### Stated problem
Copy the records below, substituting "vernacular name" for every "common name" and leaving the rest unchanged.

### Input
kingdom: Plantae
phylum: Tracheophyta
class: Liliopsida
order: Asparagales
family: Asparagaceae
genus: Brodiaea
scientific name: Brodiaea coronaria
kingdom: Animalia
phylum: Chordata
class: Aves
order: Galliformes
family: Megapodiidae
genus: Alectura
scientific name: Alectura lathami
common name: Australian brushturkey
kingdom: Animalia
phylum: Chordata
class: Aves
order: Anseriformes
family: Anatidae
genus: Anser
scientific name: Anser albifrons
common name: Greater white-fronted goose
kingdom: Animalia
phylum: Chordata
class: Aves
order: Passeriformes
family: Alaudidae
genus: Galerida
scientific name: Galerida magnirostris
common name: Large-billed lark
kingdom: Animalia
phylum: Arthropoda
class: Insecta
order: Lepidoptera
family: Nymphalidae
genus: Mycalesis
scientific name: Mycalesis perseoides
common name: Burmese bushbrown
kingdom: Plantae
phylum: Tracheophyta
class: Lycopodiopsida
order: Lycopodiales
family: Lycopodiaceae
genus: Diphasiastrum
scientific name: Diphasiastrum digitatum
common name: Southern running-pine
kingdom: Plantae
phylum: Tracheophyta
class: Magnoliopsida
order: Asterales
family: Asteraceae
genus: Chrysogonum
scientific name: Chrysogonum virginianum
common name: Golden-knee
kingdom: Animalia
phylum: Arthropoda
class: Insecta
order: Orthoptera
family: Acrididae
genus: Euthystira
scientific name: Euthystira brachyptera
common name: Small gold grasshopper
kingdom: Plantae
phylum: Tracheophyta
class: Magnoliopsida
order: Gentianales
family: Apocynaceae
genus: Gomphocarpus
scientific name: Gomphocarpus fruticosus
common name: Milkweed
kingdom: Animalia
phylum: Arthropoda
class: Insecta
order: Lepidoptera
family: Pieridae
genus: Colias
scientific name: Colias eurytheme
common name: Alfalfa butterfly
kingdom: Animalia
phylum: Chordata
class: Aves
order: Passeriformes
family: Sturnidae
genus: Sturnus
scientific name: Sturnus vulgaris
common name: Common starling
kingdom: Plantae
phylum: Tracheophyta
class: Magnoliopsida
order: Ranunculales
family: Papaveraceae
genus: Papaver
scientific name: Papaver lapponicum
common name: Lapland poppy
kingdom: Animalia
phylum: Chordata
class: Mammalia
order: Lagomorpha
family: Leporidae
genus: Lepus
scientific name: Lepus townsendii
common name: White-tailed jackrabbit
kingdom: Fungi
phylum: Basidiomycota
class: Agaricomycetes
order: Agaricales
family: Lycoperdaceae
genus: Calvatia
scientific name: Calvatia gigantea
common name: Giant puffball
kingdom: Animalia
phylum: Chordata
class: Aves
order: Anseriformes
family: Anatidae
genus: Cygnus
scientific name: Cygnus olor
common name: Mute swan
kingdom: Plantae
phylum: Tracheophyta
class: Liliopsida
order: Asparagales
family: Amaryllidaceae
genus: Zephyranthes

### In response
kingdom: Plantae
phylum: Tracheophyta
class: Liliopsida
order: Asparagales
family: Asparagaceae
genus: Brodiaea
scientific name: Brodiaea coronaria
kingdom: Animalia
phylum: Chordata
class: Aves
order: Galliformes
family: Megapodiidae
genus: Alectura
scientific name: Alectura lathami
vernacular name: Australian brushturkey
kingdom: Animalia
phylum: Chordata
class: Aves
order: Anseriformes
family: Anatidae
genus: Anser
scientific name: Anser albifrons
vernacular name: Greater white-fronted goose
kingdom: Animalia
phylum: Chordata
class: Aves
order: Passeriformes
family: Alaudidae
genus: Galerida
scientific name: Galerida magnirostris
vernacular name: Large-billed lark
kingdom: Animalia
phylum: Arthropoda
class: Insecta
order: Lepidoptera
family: Nymphalidae
genus: Mycalesis
scientific name: Mycalesis perseoides
vernacular name: Burmese bushbrown
kingdom: Plantae
phylum: Tracheophyta
class: Lycopodiopsida
order: Lycopodiales
family: Lycopodiaceae
genus: Diphasiastrum
scientific name: Diphasiastrum digitatum
vernacular name: Southern running-pine
kingdom: Plantae
phylum: Tracheophyta
class: Magnoliopsida
order: Asterales
family: Asteraceae
genus: Chrysogonum
scientific name: Chrysogonum virginianum
vernacular name: Golden-knee
kingdom: Animalia
phylum: Arthropoda
class: Insecta
order: Orthoptera
family: Acrididae
genus: Euthystira
scientific name: Euthystira brachyptera
vernacular name: Small gold grasshopper
kingdom: Plantae
phylum: Tracheophyta
class: Magnoliopsida
order: Gentianales
family: Apocynaceae
genus: Gomphocarpus
scientific name: Gomphocarpus fruticosus
vernacular name: Milkweed
kingdom: Animalia
phylum: Arthropoda
class: Insecta
order: Lepidoptera
family: Pieridae
genus: Colias
scientific name: Colias eurytheme
vernacular name: Alfalfa butterfly
kingdom: Animalia
phylum: Chordata
class: Aves
order: Passeriformes
family: Sturnidae
genus: Sturnus
scientific name: Sturnus vulgaris
vernacular name: Common starling
kingdom: Plantae
phylum: Tracheophyta
class: Magnoliopsida
order: Ranunculales
family: Papaveraceae
genus: Papaver
scientific name: Papaver lapponicum
vernacular name: Lapland poppy
kingdom: Animalia
phylum: Chordata
class: Mammalia
order: Lagomorpha
family: Leporidae
genus: Lepus
scientific name: Lepus townsendii
vernacular name: White-tailed jackrabbit
kingdom: Fungi
phylum: Basidiomycota
class: Agaricomycetes
order: Agaricales
family: Lycoperdaceae
genus: Calvatia
scientific name: Calvatia gigantea
vernacular name: Giant puffball
kingdom: Animalia
phylum: Chordata
class: Aves
order: Anseriformes
family: Anatidae
genus: Cygnus
scientific name: Cygnus olor
vernacular name: Mute swan
kingdom: Plantae
phylum: Tracheophyta
class: Liliopsida
order: Asparagales
family: Amaryllidaceae
genus: Zephyranthes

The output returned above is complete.